I am making a note. So—let us get on with our work, then.”
I continued to sleep every night and to take my morning and evening meals at the Mesón de San José, while I passed my free Sundays in the several city markets, asking stall-keepers and passersby if they knew any persons named Netzlin and Citláli, formerly of the town of Tépiz. For a long while, my search was unsuccessful. But I was not wasting what time I spent, either at that endeavor or at the mesón.
Mingling with the city folk in the markets helped me refine my old-fashioned way of speaking Náhuatl and acquire the more modern vocabulary of the Mexíca. Also I associated as much as possible with those prosperous, far-traveled pochtéca who had brought goods from the south to sell in the city—and with the burly tamémime who had actually carried those goods—and thereby learned a useful number of words and phrases of the southern tongues: the Mixtéca language of the people who call themselves Men of the Earth, and the Tzapotéca of those who call themselves the Cloud People, even many words of the tongues spoken in the Chiapa and Quautemalan lands.

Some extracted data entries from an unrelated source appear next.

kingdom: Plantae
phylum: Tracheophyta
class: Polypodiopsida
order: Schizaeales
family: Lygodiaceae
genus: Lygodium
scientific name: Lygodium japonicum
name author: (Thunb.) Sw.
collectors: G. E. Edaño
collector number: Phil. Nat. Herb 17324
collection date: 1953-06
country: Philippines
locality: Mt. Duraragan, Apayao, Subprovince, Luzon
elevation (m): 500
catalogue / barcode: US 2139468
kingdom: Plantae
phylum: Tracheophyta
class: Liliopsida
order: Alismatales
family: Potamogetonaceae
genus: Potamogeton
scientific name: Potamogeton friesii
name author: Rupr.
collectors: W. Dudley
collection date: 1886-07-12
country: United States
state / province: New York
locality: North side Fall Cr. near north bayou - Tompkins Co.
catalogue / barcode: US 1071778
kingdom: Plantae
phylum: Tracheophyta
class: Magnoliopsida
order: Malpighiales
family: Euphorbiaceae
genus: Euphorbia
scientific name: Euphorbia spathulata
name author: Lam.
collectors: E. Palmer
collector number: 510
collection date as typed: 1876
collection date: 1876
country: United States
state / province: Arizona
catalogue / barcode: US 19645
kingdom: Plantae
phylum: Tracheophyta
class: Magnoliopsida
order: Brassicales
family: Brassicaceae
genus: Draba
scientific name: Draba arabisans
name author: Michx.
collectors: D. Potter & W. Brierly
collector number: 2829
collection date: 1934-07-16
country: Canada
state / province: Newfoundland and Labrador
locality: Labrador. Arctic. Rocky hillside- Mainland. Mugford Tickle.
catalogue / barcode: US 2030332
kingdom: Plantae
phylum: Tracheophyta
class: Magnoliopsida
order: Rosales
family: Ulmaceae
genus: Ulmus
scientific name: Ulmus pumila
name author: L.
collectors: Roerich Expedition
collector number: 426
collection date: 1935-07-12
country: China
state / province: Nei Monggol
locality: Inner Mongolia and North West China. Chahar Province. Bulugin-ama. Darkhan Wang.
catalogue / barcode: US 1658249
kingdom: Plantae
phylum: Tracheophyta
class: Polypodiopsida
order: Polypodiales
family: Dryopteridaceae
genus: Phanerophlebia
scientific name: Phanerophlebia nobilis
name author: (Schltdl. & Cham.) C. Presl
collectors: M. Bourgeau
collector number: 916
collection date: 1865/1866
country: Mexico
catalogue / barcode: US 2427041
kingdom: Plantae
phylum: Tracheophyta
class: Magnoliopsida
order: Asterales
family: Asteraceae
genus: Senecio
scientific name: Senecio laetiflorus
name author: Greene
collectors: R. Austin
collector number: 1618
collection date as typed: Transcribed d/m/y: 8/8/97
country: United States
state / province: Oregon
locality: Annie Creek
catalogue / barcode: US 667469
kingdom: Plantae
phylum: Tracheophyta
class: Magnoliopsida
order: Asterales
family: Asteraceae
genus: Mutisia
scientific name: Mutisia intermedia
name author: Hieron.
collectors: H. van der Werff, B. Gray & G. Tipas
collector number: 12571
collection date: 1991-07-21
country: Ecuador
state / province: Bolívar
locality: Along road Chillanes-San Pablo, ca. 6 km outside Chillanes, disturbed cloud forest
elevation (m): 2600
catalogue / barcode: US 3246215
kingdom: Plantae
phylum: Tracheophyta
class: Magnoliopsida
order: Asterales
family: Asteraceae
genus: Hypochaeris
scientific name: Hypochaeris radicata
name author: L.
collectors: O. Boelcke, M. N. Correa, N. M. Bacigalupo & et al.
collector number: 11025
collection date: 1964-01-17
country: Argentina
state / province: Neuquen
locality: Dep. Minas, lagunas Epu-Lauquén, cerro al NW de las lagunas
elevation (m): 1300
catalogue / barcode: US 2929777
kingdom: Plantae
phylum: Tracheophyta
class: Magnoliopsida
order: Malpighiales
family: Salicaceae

At the mesón, every night I was in the company of foreigners from the north, as I have said. Of those, as I have also said, the Chichiméca lodgers spoke a Náhuatl about as archaic as my own, but understandable. So I consorted mainly with foreigners of the Otomí and Purémpecha and the so-called Runner People, thereby learning useful fragments of the Otomite and Poré and Rarómuri languages. I had never before had any occasion, back home in my own land, to discover my considerable facility for learning other tongues, but now it was evident to me. And I supposed that I must have inherited the ability from my late father, because he must have acquired it during his extensive travels throughout The One World. I will say this, however: the languages of our peoples, though they might be very different from Náhuatl, and sometimes difficult for me to enunciate, none was so very different and difficult as the Spanish, or took me as long to gain fluency in.